TASK REQUIREMENTS - Return the lines below that carry the word "left".

Collected data entries:
--------------------------------------------------
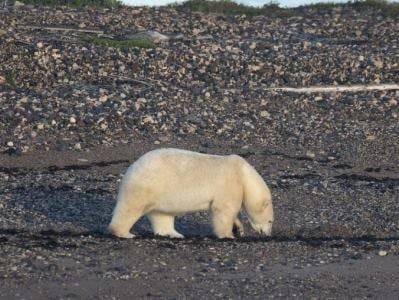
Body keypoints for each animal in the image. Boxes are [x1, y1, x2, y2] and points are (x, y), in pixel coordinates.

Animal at [108, 148, 274, 239]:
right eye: (270, 221)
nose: (268, 234)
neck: (244, 174)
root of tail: (130, 169)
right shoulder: (230, 183)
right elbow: (224, 209)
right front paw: (228, 235)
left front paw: (239, 229)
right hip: (146, 185)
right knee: (130, 208)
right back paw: (125, 233)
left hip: (160, 194)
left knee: (161, 214)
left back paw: (175, 234)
--------------------------------------------------
WORKED SOLUTION -
left front paw: (239, 229)
left hip: (160, 194)
left knee: (161, 214)
left back paw: (175, 234)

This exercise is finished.